September 15, 2010
Tom's Takes: Red zone struggles need fixing
When you look at the final 20 yards separating a good drive from a great drive you can see where the foundation for an age-old stereotype emerges.
Contradicting the stigma however, though the road to pay dirt is a bit shorter, it doesn't by any means get any easier for a team trying to jostle the scoreboard with a handful of points on a single play.
Things tend to get a little clustered when you jam 22 players inside a relatively small area.
It's not like approaching the tee box on a par five where you have more than enough land to navigate and plot out your strategy for the next 525 yards. We're talking loading 11 guys inside a 60-foot space that are hell-bent on advancing the ball past the thicker-than-average yard mark more recognizable as the goal line. And, oh yeah, there are 11 other players just as hell bent on preventing you from crossing that plane.
"We're cloggers," UW sophomore center Peter Konz said. "You try to fight clog with clog?
"But I like it because the offense gets a little fired up and the defense usually gets a little down."
Through two games and two wins, one that was more upsetting than a typical win ever should be, the Wisconsin offense has found it difficult to master the art of red zone efficiency.
There was Nick Toon's fumble at the two yard line late in the first half at UNLV and there was James White's fumble out of the corner of the end zone against San Jose State.
More harrowing, though, was the snap issues between Scott Tolzien and Peter Konz that directly resulted in a turnover on downs late in the first half against the Spartans.
Not scoring in the red zone is like stealing candy from a kid, but from the kid's perspective. It doesn't make any of the parties involved pleased.
Offensive coordinator Paul Chryst can't be happy with his offense when a prime opportunity to put points on the board goes by the wayside. Tolzien and Konz can't and probably weren't happy when a botched exchange thwarted that opportunity. And White and Toon, two highly regarded playmakers on the Badger offense, know better than to get careless with the ball when you're so close to reaching the goal.
But the fact that these problems keep surfacing, outside of taking the positive spin and labeling the mishaps as teaching points, is troubling.
The team knows it, the coaches know it, the fans know it and anybody else coaching football across the country knows that ball security inside the redone is of the utmost importance.
So how does a team with legitimate Big Ten title aspirations stumble out of the gates ranking 10th in the league in red zone offense having knowing full well about that?
Can it be lack of focus or complacency?
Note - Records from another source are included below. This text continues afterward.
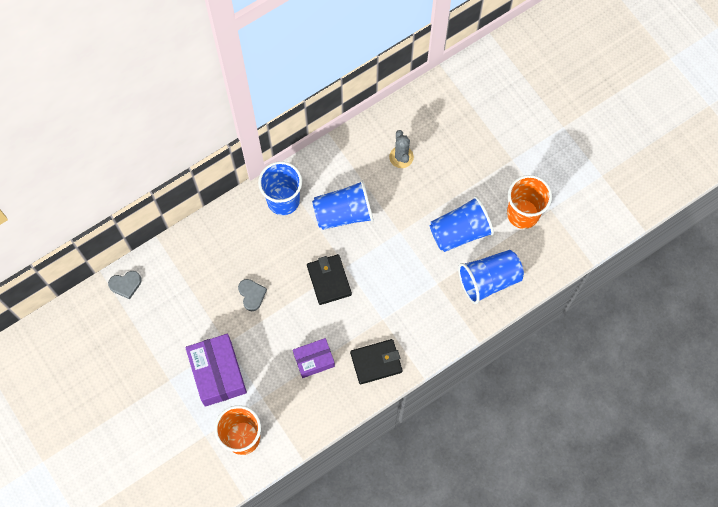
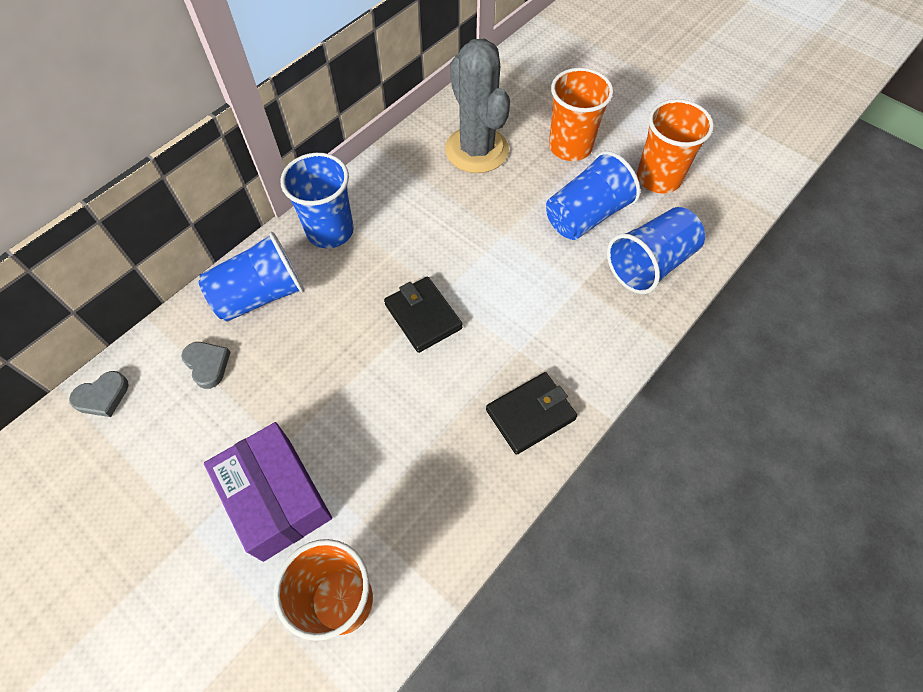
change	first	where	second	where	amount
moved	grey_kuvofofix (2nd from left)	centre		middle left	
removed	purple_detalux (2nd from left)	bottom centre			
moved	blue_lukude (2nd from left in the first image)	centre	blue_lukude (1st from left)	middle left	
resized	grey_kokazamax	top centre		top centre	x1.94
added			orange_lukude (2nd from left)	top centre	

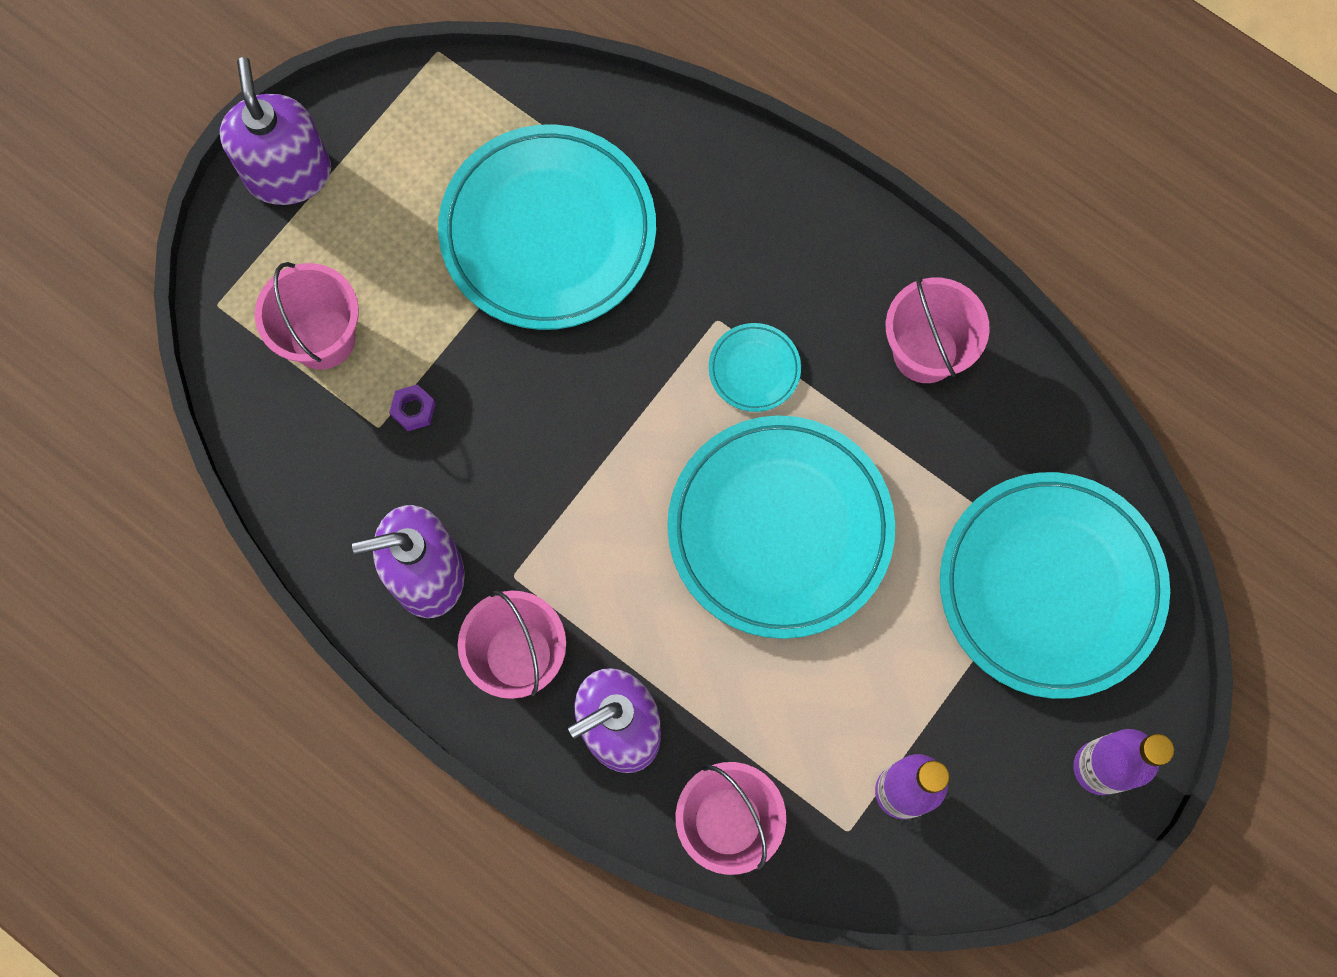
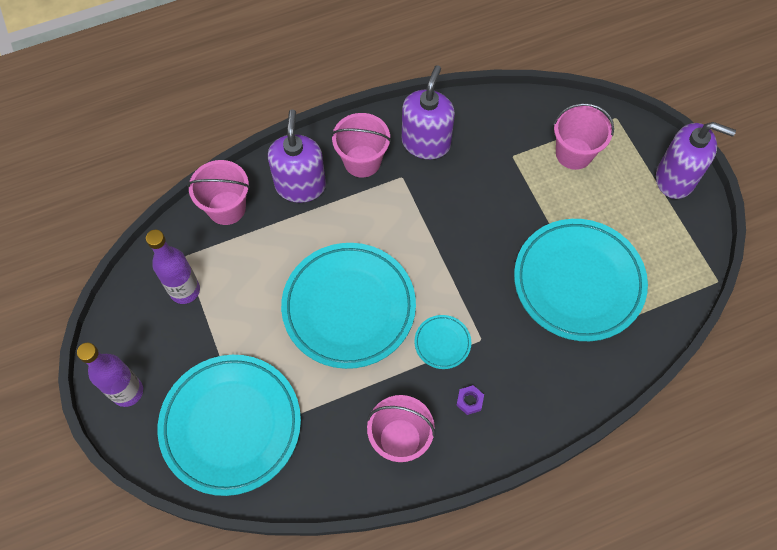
change	first	where	second	where	amount
moved	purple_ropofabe	middle left		bottom centre	

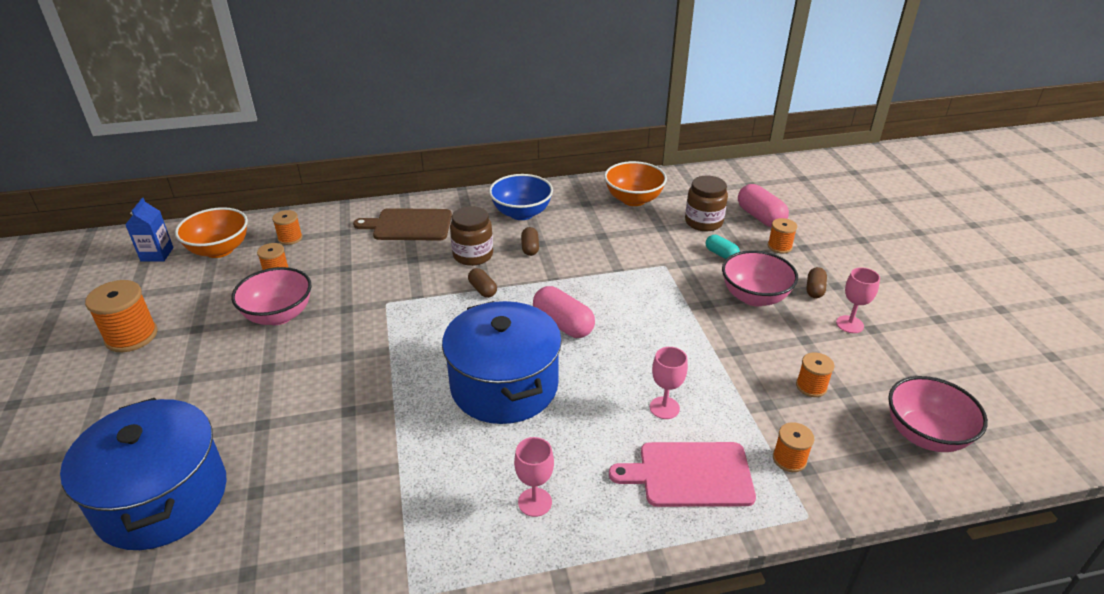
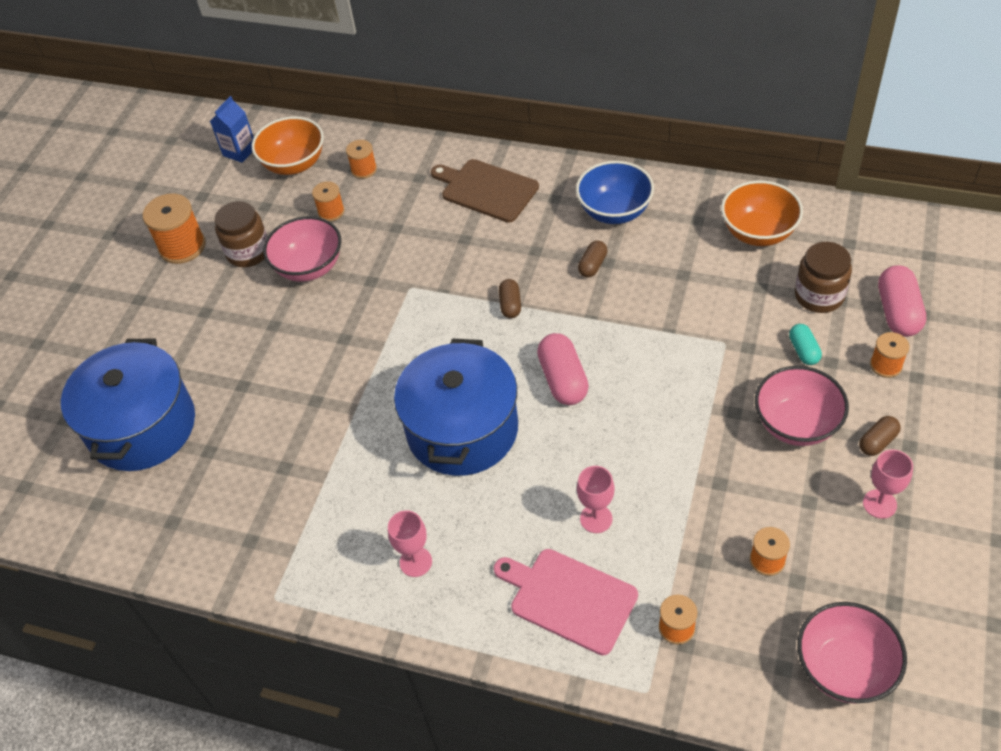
change	first	where	second	where	amount
moved	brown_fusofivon (1st from left)	centre		top left	

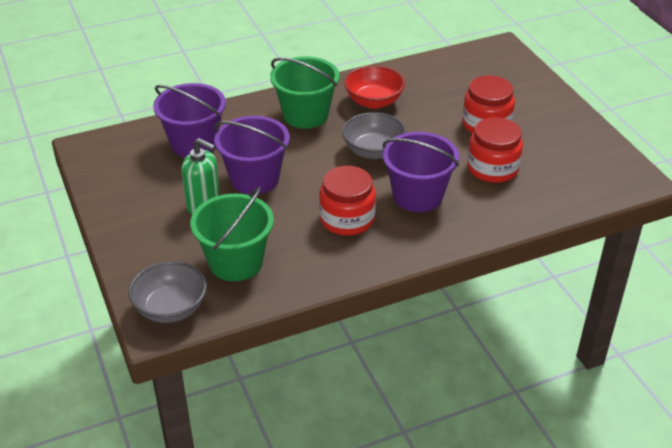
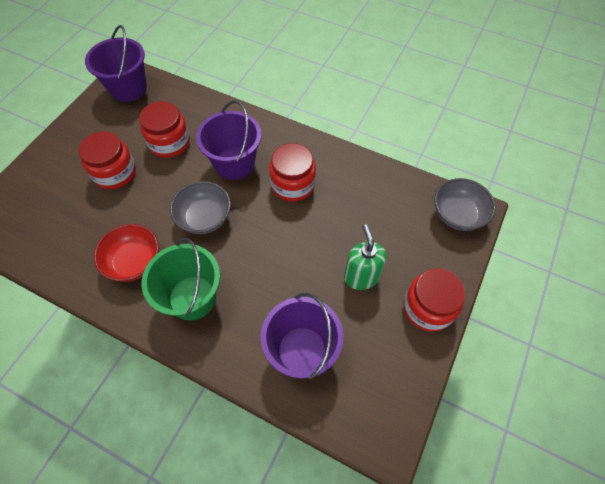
change	first	where	second	where	amount
removed	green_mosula (1st from left)	centre			
moved	purple_mosula (2nd from left in the first image)	centre	purple_mosula (1st from left)	top left	
added			red_fusofivon (4th from left)	middle right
Sure.
Can it be a couple of fluky plays that just saw the old pigskin take a bad hop? I guess.
Most importantly, can it be fixed? Definitely.
It's just going to take a certain level of discipline and will from each and every player to prevent these wrongdoings from surfacing like an ugly pimple on prom night again.
"There's so many different things from the first two weeks that as an offense we can improve upon," Tolzien said. "That (red zone efficiency) was definitely one of them. First and foremost it's taking care of the ball. Those are money situations down there. So taking care of the ball, that, and you've got to make plays.
"It's a smaller field and smaller windows. You've just got to really, plain and simple, just execute it.
And there is no better time than week three to put that plan into motion especially when Big Ten play is right around the corner.
Because if this problem continues to linger when the calendar changes and the weather gets colder, chances are the hopes of winning a conference championship will slip through this teams fingers much like a fumbled football through the back of the end zone.